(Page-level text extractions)
════════

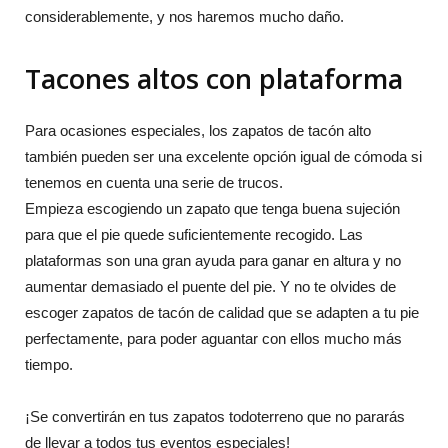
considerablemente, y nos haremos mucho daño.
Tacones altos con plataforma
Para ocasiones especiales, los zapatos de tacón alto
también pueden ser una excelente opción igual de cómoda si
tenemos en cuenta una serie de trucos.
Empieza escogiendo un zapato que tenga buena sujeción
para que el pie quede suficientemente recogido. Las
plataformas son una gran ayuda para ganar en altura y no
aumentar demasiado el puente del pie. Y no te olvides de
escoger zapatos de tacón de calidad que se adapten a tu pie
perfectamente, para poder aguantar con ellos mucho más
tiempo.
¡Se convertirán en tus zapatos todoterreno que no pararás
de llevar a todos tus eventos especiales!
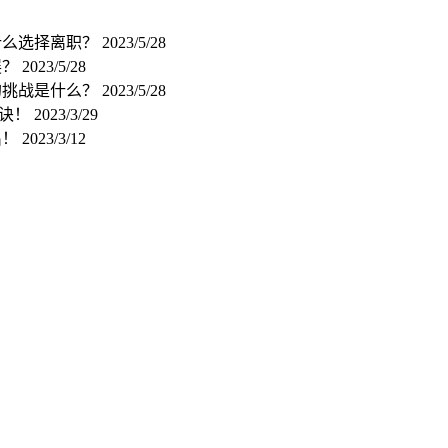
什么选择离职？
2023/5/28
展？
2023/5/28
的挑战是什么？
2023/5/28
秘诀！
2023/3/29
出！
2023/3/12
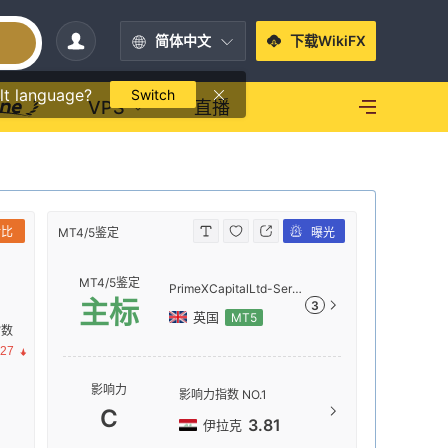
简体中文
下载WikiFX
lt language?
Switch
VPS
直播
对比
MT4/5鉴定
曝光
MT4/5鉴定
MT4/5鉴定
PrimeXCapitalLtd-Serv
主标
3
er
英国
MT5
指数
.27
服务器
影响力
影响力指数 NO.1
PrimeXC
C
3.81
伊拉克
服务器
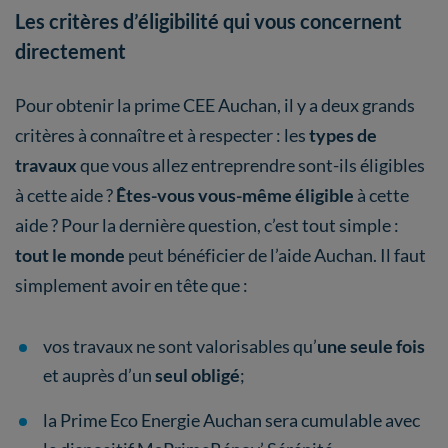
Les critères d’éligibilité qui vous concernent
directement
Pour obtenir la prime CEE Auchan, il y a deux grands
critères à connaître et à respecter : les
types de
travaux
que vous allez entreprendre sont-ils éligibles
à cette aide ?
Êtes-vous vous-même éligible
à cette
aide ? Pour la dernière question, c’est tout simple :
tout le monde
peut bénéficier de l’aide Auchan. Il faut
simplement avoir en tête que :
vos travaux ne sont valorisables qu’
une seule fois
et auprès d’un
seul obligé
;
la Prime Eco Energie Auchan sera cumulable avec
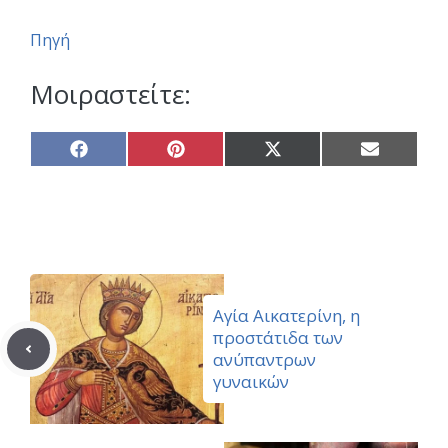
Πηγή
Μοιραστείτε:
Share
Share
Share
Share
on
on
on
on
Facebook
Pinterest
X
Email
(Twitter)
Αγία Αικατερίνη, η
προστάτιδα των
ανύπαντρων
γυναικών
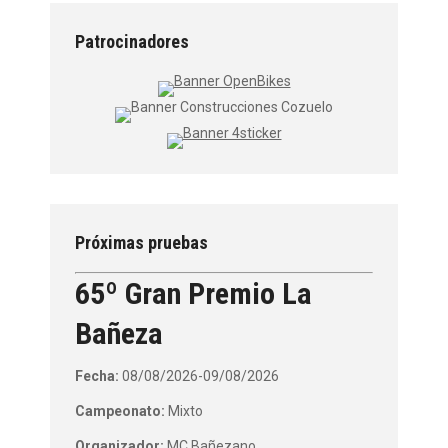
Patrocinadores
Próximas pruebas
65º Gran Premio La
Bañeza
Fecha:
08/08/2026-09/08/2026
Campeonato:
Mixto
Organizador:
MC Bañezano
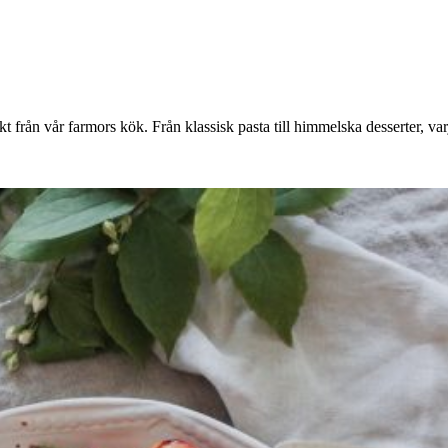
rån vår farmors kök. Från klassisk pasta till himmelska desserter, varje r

════════

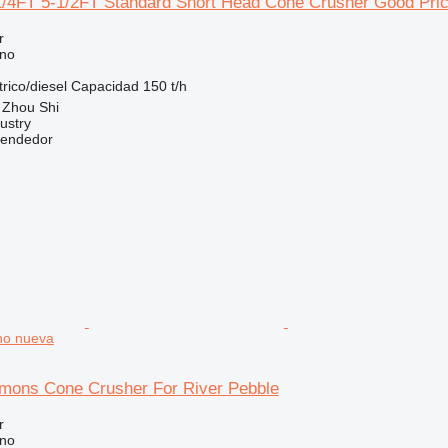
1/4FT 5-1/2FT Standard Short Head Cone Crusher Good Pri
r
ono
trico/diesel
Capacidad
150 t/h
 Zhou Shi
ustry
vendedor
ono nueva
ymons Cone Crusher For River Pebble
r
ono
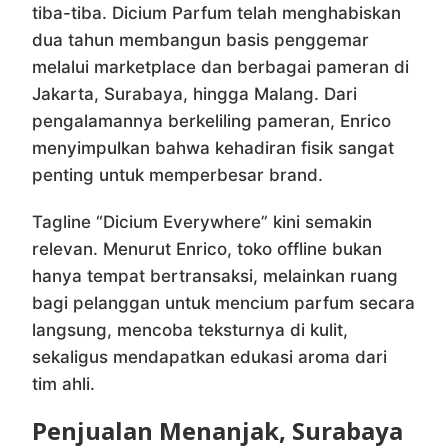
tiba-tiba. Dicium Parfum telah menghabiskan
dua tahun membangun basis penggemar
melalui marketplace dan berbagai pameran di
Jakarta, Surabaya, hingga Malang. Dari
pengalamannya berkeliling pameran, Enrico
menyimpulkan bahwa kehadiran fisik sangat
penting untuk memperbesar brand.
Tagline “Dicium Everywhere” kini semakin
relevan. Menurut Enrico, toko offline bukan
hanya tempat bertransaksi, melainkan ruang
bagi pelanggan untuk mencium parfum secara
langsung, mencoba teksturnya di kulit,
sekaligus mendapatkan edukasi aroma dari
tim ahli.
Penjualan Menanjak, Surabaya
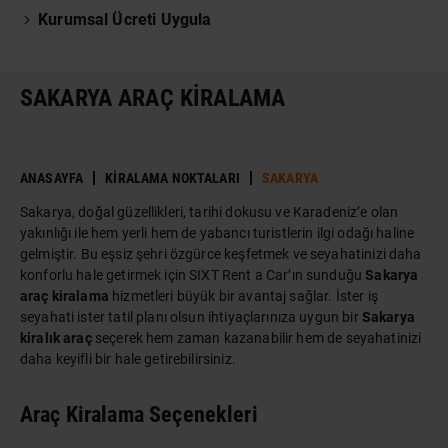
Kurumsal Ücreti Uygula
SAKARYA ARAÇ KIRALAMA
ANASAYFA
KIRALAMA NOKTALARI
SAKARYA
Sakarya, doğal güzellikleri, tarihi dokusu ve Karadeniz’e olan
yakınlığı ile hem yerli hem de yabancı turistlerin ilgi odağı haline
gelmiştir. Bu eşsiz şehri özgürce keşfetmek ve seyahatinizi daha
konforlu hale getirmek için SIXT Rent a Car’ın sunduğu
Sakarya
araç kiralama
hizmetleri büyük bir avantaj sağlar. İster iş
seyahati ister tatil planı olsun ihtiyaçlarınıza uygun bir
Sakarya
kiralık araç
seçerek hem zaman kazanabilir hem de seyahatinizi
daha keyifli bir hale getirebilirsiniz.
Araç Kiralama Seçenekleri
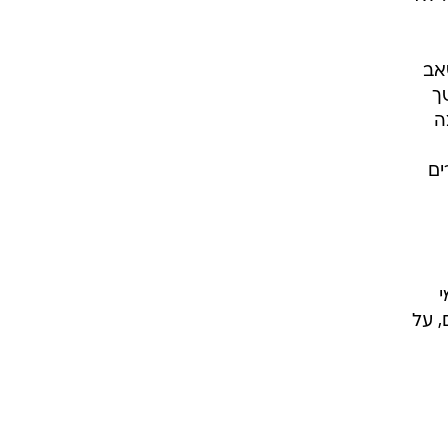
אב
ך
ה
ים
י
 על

════════

- REQUEST:
Would you output the lines above from the line holding "plataformas son una" up to and including the line holding "Pour obtenir la", exactly and only those, with no pictures?

- SOLUTION FOR THIS TASK:
plataformas son una gran ayuda para ganar en altura y no
aumentar demasiado el puente del pie. Y no te olvides de
escoger zapatos de tacón de calidad que se adapten a tu pie
perfectamente, para poder aguantar con ellos mucho más
tiempo.
¡Se convertirán en tus zapatos todoterreno que no pararás
de llevar a todos tus eventos especiales!
什么选择离职？
2023/5/28
展？
2023/5/28
的挑战是什么？
2023/5/28
秘诀！
2023/3/29
出！
2023/3/12
简体中文
下载WikiFX
lt language?
Switch
VPS
直播
对比
MT4/5鉴定
曝光
MT4/5鉴定
MT4/5鉴定
PrimeXCapitalLtd-Serv
主标
3
er
英国
MT5
指数
.27
服务器
影响力
影响力指数 NO.1
PrimeXC
C
3.81
伊拉克
服务器
Les critères d’éligibilité qui vous concernent
directement
Pour obtenir la prime CEE Auchan, il y a deux grands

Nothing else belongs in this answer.